EVAN BAXTER WALKED AROUND THE block for a third time. His head was down and his hood was up, but he studied the cars and the people on the street closely. By all appearances, it was just another ordinary, boring Tuesday afternoon in downtown Granville. The only suspicious activity came from Evan himself, who was walking in circles and hauling a large black backpack that he swore got heavier each time he completed a circuit. He hiked the bag up on his shoulders and continued counting his steps. Ninety-nine or one hundred? He froze and struggled with the decision to go back and start over.

It was a cool October day, but Evan's face was pouring sweat and his balled hands crammed in the pockets of his cargo pants were clammy and trembling. He concentrated on holding them steady, squeezed his hands tighter. Control. That was better. 

Maybe I'm coming down with something, Evan thought. A virus.

He laughed out loud, but the young mother pushing a stroller didn't even glance at him as she passed. (Evan confirmed the stroller held a sleeping boy, not a life-like doll. She was probably a real mom running errands.)

Everyone talked or laughed to themselves those days; it was almost impossible to tell whether the man laughing his head off was mentally ill or talking to someone on his phone through the magic of Bluetooth. (Why couldn't it be both?)

Evan abruptly stopped laughing. He forced a smile, but then he decided that it wasn't necessary and relaxed his expres- sion again. He worked hard to keep it all straight, wearing the face that people expected from him. Emoji were more straightforward and efficient.

Time was running out. He decided he had taken one hundred steps, but doubt still wormed its way to the back of his mind. He started walking again. One-oh-one, one-oh-two, one-oh-three....

Evan should have stood out with his red sweatshirt and stuffed bag, but he was used to being overlooked or outright ignored. That was better than the alternative: being mocked for acting different. Evan was content to go about his life relatively unnoticed, which made his mission that much more difficult. After today, everyone would know him. He liked anonymity: He lived on the internet, which eliminated his real-life awkwardness and shyness. He even enjoyed a measure of popularity online, or at least notoriety.

Satisfied that he wasn't being watched or followed (he glanced over his shoulder one more time), Evan slipped between the abandoned bookstore and the costume shop and hurried down the narrow alley to the parking area behind them.

Granville swarmed with Secret Service agents for tonight's presidential debate at the high school, so he acted cautiously.
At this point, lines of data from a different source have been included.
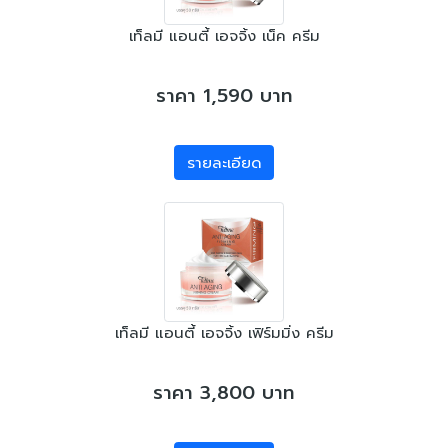
เท็ลมี แอนตี้ เอจจิ้ง เน็ค ครีม
ราคา 1,590 บาท
รายละเอียด
เท็ลมี แอนตี้ เอจจิ้ง เฟิร์มมิ่ง ครีม
ราคา 3,800 บาท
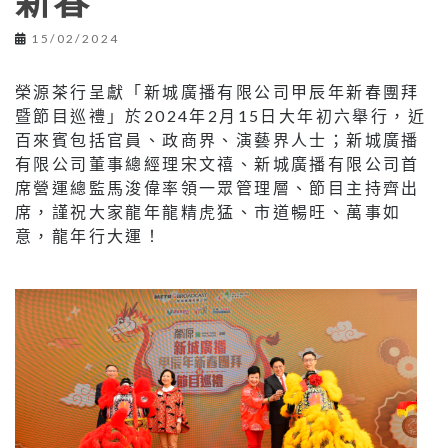
新春
15/02/2024
榮源茶行呈獻「新城廣播有限公司甲辰年新春團拜
暨節目巡禮」於2024年2月15日大年初六舉行，近
百來賓包括官員、政商界、演藝界人士；新城廣播
有限公司董事總經理宋文禧、新城廣播有限公司首
席營運總監馬浚偉率領一眾管理層、節目主持齊出
席，謹祝大家龍年龍精虎猛、市道暢旺、萬事如
意，龍年行大運！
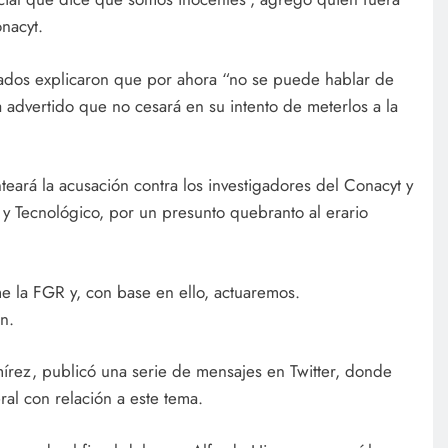
onacyt.
tados explicaron que por ahora “no se puede hablar de
advertido que no cesará en su intento de meterlos a la
ará la acusación contra los investigadores del Conacyt y
o y Tecnológico, por un presunto quebranto al erario
e la FGR y, con base en ello, actuaremos.
n.
mírez, publicó una serie de mensajes en Twitter, donde
ral con relación a este tema.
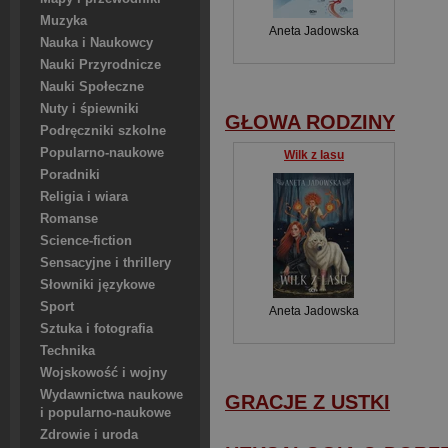
Muzyka
Aneta Jadowska
Nauka i Naukowcy
Nauki Przyrodnicze
Nauki Społeczne
Nuty i śpiewniki
GŁOWA RODZINY
Podręczniki szkolne
Popularno-naukowe
Wilk z lasu
Poradniki
Religia i wiara
Romanse
Science-fiction
Sensacyjne i thrillery
Słowniki językowe
Sport
Aneta Jadowska
Sztuka i fotografia
Technika
Wojskowość i wojny
Wydawnictwa naukowe
GRACJE Z USTKI
i popularno-naukowe
Zdrowie i uroda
This was too important to mess up, and he couldn't risk being stopped. (Or maybe he wanted someone to stop him. He wasn't afraid for himself, but of what might happen to everyone else if he failed.)

Evan slipped off his backpack and set it as his feet. He lifted a loose, graffiti-covered plywood board and nudged the bag inside with one foot. He took one last look around his familiar stomping grounds before ducking through the low opening, then slipped into darkness.

Monday, 9:12 p.m.

EVAN HIT THE ZONE. His fingers flew across the keyboard, spilling forth code in an exhilarating stream of letters, and numbers, and symbols.

His best friend Max Stein often talked about being in the zone on the soccer field, when everything but the ball and the net and the other players dropped away and his body performed a complicated series of physical feats he could never explain in words. Evan was no athlete (his arms and legs had minds of their own when he was forced to play sports in Gym), but he was the MVP when it came to anything related to computers.